In this way, White Material registers a dream-like character, or more precisely a nightmarish valence that in some respects, to make another comparison to the American cinema of the late Carter-era, suggests Francis Ford Coppola's Apocalypse Now (1979). For Denis, the hell is an unspecified, war-torn, post-colonial African, where DJs call for revolt against the country's remaining whites, and where bands of child soldiers sport fire arms and machetes, as they prepare to ambush the aforesaid. Indeed, it is details such as the latter that White Material proves its immense topicality as one of the only recent examples of Western world cinema willing to engage with the tragic reality of its former African colonies. Denis's film is many parts of post-colonial Africa, to extend the Coppola comparison. And while there is a certain political incorrectness in highlight such ignominious realities, or to worry about colonizer subjectivity at all, unjustified in this writer's view (especially when one considers Denis's stated sympathy for the "rascals"), White Material equally acknowledges the film's French colonist's ability to leave - albeit at the great cost of their life's works - in contrast to its African nationals whose future reality promises unemployment for those lucky enough to survive civil war at all.
Ultimately, White Material is vital filmmaking both on the level of global political realities, and also that of filmic form. Of course, its very impressionistic nature also makes it among the more difficult major works of 2009, and, for this writer, one of those films most in need of a repeat viewing. Nevertheless, however allusive it might prove to be, Denis's accomplishment is unmistakable.
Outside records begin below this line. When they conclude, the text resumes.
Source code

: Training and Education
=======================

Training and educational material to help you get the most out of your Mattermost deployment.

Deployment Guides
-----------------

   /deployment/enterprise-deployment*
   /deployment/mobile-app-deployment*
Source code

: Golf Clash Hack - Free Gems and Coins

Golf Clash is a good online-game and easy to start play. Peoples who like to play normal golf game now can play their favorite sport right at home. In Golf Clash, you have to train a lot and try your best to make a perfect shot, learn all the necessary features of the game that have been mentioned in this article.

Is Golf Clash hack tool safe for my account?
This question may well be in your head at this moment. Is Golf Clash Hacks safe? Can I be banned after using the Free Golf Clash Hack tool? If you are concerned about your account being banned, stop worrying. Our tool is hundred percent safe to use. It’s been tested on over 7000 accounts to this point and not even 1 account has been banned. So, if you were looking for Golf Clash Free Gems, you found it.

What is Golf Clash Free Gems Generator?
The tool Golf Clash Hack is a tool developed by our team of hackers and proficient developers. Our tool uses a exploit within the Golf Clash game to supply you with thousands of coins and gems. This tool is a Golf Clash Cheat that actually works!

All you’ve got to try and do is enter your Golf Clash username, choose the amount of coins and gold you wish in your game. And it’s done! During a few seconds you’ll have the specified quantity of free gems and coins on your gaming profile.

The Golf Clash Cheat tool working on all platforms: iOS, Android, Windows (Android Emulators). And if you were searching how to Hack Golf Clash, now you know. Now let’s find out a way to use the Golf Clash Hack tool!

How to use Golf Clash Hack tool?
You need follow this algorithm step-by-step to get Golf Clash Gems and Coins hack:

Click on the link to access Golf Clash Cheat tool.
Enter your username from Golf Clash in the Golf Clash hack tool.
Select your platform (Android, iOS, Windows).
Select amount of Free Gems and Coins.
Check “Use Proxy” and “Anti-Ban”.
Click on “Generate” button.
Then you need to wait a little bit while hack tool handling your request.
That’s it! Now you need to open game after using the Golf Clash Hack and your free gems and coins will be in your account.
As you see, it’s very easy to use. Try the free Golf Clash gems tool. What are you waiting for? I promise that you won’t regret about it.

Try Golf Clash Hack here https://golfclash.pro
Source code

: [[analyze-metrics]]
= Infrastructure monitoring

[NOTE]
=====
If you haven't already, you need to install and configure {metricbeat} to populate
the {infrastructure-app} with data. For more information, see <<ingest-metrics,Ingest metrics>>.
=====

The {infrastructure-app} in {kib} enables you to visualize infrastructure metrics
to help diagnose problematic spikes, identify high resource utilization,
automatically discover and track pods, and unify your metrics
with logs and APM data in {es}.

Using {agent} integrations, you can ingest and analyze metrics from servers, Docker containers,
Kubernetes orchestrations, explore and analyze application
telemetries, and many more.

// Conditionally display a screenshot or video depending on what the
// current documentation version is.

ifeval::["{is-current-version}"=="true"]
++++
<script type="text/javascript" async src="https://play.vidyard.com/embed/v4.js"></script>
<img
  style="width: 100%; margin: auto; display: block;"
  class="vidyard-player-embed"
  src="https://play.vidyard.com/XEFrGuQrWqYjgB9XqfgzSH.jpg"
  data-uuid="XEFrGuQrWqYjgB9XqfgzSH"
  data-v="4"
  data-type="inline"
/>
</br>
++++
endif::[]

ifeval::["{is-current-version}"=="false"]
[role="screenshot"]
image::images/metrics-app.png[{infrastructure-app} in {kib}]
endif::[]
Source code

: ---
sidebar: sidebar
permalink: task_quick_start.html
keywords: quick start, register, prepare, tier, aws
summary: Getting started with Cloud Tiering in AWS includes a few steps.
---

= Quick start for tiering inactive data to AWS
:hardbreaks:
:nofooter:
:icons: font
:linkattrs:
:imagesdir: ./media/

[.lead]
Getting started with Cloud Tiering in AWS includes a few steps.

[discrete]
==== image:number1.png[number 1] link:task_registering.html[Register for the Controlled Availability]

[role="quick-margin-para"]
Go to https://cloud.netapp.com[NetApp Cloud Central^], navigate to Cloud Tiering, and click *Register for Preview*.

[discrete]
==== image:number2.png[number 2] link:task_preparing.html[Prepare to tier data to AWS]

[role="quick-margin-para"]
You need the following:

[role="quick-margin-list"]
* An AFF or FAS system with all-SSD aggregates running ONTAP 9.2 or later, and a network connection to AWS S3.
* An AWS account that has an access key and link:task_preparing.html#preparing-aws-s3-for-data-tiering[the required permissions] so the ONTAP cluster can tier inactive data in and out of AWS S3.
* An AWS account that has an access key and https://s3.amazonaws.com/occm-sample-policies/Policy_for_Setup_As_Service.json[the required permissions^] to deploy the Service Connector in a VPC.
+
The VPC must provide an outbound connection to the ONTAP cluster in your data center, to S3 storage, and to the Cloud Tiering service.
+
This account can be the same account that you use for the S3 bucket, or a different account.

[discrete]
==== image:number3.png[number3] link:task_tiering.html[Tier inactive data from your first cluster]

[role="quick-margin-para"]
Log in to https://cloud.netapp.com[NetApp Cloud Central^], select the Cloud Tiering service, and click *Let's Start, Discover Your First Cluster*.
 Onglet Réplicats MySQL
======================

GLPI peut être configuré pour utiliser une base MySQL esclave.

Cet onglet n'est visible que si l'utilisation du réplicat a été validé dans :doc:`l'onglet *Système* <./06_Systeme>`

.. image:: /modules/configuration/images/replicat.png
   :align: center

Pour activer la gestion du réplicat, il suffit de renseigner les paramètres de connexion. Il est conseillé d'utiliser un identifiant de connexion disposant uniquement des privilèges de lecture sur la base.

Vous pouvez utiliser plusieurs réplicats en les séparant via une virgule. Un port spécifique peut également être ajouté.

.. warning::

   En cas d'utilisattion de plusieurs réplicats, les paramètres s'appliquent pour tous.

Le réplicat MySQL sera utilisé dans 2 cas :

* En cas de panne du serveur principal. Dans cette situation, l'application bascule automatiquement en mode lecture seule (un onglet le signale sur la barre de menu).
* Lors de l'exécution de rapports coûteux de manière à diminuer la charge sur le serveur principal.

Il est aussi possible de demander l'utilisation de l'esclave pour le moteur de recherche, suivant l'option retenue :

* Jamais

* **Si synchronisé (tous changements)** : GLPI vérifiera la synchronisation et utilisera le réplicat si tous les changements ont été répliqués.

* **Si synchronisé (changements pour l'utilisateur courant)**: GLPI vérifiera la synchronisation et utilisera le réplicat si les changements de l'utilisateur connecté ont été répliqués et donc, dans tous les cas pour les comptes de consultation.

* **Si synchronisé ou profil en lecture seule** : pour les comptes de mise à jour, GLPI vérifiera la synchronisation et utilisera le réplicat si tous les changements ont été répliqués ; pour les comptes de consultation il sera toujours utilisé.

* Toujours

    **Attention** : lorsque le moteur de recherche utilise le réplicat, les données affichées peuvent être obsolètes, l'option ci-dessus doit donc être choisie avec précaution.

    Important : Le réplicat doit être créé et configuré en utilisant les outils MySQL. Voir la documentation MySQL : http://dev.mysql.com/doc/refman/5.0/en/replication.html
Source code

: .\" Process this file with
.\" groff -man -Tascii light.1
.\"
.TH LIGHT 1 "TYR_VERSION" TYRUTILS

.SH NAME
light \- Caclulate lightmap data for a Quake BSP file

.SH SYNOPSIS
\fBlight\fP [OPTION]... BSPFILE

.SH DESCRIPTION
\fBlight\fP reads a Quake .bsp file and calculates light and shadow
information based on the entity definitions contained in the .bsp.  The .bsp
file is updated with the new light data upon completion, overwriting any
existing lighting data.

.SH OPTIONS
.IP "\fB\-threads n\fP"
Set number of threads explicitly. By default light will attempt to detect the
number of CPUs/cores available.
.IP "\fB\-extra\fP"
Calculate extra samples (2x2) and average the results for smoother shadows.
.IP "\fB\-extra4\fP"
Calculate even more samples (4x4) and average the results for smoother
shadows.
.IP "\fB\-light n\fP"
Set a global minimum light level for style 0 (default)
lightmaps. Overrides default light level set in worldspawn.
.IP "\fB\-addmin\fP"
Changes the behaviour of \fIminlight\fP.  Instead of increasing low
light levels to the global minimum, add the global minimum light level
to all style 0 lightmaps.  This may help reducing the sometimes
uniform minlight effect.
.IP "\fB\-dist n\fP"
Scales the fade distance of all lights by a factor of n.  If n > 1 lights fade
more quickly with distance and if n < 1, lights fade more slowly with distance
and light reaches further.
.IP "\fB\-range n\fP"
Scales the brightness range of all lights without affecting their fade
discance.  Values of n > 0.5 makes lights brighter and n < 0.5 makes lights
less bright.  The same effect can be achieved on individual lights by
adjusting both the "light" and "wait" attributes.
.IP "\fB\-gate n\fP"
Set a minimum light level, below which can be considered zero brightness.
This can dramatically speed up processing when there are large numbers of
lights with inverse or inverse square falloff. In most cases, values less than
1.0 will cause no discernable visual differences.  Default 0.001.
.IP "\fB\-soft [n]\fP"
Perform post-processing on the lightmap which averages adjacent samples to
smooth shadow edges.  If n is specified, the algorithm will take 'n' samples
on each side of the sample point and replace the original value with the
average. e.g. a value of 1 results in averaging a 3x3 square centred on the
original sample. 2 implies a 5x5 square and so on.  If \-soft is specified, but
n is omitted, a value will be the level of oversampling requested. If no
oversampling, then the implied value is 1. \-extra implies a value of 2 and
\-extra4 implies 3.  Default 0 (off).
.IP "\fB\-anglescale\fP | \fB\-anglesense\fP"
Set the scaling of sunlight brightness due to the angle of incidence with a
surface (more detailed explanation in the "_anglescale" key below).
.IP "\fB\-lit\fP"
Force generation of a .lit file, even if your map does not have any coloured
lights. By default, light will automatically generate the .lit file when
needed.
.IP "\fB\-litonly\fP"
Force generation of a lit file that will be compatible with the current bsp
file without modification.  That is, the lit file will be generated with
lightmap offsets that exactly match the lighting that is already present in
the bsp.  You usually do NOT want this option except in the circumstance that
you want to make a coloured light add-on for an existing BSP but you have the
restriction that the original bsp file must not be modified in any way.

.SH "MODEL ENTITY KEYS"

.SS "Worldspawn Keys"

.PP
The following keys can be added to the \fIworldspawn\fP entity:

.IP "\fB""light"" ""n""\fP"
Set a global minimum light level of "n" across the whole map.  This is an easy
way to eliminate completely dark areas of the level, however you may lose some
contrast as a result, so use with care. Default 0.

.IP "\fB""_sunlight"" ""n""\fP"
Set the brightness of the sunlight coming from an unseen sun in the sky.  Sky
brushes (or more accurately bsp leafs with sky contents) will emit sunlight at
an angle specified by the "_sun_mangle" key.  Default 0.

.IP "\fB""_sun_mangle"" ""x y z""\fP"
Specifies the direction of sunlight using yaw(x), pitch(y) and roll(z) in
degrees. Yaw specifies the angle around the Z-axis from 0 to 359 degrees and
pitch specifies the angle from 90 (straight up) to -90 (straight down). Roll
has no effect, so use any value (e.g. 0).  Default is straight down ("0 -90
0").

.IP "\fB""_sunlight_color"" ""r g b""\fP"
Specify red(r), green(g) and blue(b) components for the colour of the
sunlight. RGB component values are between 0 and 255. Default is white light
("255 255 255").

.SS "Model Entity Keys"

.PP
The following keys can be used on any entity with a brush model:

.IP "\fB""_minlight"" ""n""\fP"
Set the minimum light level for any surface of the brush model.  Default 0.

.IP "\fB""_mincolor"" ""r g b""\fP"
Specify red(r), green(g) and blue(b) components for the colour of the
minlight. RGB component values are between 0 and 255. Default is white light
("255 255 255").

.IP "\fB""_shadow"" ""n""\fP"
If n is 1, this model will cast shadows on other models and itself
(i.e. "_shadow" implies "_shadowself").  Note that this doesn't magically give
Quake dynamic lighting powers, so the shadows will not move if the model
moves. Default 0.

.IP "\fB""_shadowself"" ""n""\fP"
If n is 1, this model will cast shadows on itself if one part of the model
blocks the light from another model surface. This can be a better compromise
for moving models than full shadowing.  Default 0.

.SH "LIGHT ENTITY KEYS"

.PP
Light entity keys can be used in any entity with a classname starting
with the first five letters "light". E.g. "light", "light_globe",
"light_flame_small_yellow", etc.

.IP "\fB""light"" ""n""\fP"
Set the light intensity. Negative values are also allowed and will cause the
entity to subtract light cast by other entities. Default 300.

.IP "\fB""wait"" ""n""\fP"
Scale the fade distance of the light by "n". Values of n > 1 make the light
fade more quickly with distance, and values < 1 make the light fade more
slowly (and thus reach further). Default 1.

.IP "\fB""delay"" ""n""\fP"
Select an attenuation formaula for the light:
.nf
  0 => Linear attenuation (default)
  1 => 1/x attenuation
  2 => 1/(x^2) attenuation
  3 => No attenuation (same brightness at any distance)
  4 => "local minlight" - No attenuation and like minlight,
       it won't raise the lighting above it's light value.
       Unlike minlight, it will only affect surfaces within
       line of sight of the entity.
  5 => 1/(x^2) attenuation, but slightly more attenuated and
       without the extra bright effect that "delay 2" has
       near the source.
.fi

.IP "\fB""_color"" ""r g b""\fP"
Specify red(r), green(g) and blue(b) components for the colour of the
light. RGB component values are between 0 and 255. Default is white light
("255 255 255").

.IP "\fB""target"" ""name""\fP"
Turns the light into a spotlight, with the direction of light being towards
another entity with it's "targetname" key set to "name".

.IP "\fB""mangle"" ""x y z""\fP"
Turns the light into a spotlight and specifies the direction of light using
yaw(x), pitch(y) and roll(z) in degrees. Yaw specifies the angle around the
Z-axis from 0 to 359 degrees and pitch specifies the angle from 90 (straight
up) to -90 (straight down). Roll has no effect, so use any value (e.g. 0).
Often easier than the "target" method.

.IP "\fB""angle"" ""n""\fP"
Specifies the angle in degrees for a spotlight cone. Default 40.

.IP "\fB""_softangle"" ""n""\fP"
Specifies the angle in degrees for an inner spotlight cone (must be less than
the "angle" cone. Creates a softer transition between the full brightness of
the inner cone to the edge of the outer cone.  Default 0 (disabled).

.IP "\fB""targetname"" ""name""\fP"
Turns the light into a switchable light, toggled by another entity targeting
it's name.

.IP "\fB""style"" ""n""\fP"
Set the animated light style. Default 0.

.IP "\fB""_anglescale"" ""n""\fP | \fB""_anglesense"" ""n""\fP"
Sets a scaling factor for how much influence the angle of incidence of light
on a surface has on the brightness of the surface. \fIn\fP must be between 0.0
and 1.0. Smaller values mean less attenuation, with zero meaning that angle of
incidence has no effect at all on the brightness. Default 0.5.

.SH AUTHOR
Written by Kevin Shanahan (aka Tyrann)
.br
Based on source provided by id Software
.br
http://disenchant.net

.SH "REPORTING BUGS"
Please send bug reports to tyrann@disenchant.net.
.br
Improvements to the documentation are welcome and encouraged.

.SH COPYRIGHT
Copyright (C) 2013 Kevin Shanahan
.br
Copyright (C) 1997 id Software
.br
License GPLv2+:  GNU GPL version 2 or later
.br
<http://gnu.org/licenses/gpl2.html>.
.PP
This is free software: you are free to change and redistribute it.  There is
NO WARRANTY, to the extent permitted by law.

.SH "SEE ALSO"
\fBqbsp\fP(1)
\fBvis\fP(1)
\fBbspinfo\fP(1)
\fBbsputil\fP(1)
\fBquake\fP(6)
Note: [*] Eastwood's film manifests a proto-Reaganism in its patriotic renewal of the US, whereas Rivette's film, typical for the director, lacks such a (French) sociological context. Thus, Rivette's film, which in some respects presents itself as a final testament, does not allow for a full house at the film's end. Rather Rivette's art, emblematic not of a nation writ large but of the director's own art historical context which has become by this point classical, embraces its continued minor popularity.